Extracted data entries:

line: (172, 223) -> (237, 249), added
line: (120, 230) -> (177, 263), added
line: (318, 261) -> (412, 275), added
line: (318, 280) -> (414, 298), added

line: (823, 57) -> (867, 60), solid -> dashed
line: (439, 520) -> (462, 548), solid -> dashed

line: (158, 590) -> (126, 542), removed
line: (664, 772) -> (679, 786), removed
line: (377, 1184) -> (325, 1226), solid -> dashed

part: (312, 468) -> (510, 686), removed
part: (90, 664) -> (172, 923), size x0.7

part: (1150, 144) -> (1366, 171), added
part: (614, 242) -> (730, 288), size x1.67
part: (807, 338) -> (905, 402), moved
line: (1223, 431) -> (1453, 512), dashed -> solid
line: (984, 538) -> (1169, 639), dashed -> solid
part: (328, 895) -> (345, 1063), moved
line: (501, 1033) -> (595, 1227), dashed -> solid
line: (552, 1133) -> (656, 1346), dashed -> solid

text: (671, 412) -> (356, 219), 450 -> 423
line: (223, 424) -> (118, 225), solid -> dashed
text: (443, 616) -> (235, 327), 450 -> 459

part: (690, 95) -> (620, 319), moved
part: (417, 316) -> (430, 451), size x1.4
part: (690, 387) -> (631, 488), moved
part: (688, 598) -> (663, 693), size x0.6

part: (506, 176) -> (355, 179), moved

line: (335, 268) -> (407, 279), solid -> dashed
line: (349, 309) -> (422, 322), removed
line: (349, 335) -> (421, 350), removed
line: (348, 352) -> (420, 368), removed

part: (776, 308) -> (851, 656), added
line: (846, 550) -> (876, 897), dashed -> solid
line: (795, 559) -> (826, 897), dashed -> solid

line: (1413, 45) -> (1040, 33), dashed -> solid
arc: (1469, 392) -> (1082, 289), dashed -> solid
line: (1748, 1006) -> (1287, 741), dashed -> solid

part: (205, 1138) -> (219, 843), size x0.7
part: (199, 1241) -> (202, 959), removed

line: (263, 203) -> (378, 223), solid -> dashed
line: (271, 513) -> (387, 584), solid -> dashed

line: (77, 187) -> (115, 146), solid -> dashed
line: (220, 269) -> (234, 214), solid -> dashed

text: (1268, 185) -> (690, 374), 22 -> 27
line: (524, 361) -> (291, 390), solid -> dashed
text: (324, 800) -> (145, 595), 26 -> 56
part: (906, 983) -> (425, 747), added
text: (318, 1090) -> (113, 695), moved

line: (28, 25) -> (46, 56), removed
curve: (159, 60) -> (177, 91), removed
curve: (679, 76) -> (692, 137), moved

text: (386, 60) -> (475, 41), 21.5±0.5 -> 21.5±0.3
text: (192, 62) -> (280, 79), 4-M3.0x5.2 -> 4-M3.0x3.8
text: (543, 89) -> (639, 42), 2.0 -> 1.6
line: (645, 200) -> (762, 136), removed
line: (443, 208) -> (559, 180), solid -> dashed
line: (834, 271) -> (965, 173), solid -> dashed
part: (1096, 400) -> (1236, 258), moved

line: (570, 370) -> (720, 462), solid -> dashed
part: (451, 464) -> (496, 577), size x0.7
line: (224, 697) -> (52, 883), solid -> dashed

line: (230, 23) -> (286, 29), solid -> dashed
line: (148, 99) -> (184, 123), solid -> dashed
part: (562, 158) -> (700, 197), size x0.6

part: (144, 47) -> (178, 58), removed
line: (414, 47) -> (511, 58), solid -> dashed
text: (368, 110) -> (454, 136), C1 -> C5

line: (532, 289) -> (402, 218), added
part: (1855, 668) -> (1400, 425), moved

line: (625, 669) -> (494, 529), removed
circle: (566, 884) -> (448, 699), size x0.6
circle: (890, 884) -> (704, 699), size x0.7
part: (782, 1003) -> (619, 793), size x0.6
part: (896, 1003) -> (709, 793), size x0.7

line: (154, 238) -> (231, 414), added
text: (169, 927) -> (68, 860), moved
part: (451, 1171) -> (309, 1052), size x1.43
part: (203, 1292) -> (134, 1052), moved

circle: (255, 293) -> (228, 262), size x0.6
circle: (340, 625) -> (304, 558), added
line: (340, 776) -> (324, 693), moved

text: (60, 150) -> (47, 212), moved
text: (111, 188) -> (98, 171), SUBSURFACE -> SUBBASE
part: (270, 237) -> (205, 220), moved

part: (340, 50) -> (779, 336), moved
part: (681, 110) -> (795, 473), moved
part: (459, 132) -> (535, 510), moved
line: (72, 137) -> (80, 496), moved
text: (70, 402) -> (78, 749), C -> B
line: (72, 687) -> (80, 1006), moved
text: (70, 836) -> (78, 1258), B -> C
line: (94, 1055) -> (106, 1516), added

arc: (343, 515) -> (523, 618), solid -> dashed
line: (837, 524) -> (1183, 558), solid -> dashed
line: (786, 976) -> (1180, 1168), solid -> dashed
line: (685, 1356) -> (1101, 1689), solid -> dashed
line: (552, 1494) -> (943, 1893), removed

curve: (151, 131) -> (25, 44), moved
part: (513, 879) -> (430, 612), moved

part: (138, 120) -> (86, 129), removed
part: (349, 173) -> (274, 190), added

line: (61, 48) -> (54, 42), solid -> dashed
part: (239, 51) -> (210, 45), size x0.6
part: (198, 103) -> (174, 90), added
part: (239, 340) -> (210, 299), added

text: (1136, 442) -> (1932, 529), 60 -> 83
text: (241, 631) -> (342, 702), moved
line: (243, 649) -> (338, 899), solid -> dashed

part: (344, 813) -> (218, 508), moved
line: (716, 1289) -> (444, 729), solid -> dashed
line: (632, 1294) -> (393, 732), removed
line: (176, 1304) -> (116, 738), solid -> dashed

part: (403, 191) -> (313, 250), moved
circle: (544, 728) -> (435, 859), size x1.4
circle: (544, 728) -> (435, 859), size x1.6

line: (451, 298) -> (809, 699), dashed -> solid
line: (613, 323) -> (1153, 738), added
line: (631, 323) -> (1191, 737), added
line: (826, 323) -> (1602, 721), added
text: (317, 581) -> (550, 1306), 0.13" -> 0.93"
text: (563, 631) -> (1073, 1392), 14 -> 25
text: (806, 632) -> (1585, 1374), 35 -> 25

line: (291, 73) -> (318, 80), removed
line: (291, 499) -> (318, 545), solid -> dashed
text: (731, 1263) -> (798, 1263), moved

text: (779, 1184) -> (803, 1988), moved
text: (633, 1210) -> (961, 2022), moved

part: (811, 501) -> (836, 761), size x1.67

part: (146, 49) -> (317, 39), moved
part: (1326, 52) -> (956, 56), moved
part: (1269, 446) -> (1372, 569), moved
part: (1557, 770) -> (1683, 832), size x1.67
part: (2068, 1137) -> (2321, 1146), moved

**WRITTEN TASK**
Check each line of the records for the string "circle" and copy those that have it.

**RESPONSE AREA**
circle: (566, 884) -> (448, 699), size x0.6
circle: (890, 884) -> (704, 699), size x0.7
circle: (255, 293) -> (228, 262), size x0.6
circle: (340, 625) -> (304, 558), added
circle: (544, 728) -> (435, 859), size x1.4
circle: (544, 728) -> (435, 859), size x1.6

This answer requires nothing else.